Petitioner has only himself to blame. He could have easily availed the assistance of the company physician.

The SC held that the obesity of petitioner, when placed in the context of his work as flight attendant, becomes an analogous cause under Article 282(e) of the Labor Code that justifies his dismissal from the service. His obesity may not be unintended, but is nonetheless voluntary. As the CA correctly puts it, “[v]oluntariness basically means that the just cause is solely attributable to the employee without any external force influencing or controlling his actions. This element runs through all just causes under Article 282, whether they be in the nature of a wrongful action or omission. Gross and habitual neglect, a recognized just cause, is considered voluntary although it lacks the element of intent found in Article 282(a), (c), and (d).”

The dismissal of petitioner can be predicated on the bona fide occupational qualification defense. Employment in particular jobs may not be limited to persons of a particular sex, religion, or national origin unless the employer can show that sex, religion, or national origin is an actual qualification for performing the job. The qualification is called a bona fide occupational qualification (BFOQ). In short, the test of reasonableness of the company policy is used because it is parallel to BFOQ. BFOQ is valid “provided it reflects an inherent quality reasonably necessary for satisfactory job performance.”
The business of PAL is air transportation. As such, it has committed itself to safely transport its passengers. In order to achieve this, it must necessarily rely on its employees, most particularly the cabin flight deck crew who are on board the aircraft.

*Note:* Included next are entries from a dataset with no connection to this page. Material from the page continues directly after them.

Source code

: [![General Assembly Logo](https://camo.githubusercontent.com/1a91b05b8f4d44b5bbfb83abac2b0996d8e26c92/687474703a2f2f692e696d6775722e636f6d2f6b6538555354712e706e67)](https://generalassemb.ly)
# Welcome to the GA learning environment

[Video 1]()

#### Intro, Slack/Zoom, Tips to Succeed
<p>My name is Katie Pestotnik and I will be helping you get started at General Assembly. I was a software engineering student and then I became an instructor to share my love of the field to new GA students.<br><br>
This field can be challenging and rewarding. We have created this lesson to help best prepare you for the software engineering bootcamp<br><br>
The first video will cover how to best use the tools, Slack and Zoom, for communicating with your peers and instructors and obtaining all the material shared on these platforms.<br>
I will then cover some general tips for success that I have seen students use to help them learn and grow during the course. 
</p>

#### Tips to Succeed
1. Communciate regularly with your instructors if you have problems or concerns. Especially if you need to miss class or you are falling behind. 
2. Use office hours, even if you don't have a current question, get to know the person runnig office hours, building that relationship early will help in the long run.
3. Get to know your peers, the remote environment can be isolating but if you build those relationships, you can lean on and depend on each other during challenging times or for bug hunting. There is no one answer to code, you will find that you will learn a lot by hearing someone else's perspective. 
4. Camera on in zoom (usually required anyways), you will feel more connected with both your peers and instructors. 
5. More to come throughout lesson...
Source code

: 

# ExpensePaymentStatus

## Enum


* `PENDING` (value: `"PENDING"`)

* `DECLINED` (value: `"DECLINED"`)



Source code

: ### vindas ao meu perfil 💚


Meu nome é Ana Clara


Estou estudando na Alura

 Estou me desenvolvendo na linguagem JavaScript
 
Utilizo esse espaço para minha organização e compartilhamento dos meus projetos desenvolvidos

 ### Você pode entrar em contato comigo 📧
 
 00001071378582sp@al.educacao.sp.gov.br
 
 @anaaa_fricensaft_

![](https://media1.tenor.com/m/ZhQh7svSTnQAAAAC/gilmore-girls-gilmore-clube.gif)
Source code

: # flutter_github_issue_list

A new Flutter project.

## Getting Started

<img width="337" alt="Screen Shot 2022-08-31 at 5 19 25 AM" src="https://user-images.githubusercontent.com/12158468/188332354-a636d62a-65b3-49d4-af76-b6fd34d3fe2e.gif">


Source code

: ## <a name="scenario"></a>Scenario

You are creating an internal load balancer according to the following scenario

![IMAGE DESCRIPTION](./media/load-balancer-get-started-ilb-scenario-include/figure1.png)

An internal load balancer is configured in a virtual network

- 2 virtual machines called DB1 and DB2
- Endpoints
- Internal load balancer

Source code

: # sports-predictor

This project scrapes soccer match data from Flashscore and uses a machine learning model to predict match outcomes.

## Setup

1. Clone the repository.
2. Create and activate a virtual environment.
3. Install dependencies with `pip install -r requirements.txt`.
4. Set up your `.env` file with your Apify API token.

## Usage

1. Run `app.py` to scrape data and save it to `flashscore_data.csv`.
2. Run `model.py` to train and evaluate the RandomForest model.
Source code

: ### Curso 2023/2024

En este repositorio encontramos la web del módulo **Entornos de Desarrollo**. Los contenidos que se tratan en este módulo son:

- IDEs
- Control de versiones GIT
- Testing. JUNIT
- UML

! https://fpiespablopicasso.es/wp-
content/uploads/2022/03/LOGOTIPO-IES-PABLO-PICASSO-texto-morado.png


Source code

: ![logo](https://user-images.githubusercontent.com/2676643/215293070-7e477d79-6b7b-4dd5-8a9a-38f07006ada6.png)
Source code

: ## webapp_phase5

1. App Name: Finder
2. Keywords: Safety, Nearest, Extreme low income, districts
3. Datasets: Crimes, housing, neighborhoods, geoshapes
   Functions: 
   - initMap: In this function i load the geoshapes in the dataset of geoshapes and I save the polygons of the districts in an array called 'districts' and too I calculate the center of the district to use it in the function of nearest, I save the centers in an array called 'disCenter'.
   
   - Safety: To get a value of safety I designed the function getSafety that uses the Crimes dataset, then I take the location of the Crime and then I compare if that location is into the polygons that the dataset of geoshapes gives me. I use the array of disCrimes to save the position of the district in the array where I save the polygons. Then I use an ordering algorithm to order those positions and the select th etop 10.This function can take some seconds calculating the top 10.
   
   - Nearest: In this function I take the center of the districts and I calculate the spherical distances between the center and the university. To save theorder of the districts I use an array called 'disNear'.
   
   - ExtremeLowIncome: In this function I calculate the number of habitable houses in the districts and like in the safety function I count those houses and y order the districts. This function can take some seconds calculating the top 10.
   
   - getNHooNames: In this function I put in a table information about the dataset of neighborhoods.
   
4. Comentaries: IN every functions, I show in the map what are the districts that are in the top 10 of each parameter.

The weight standards of PAL should be viewed as imposing strict norms of discipline upon its employees.
The primary objective of PAL in the imposition of the weight standards for cabin crew is flight safety.

Separation pay, however, should be awarded in favor of the employee as an act of social justice or based on equity. This is so because his dismissal is not for serious misconduct. Neither is it reflective of his moral character.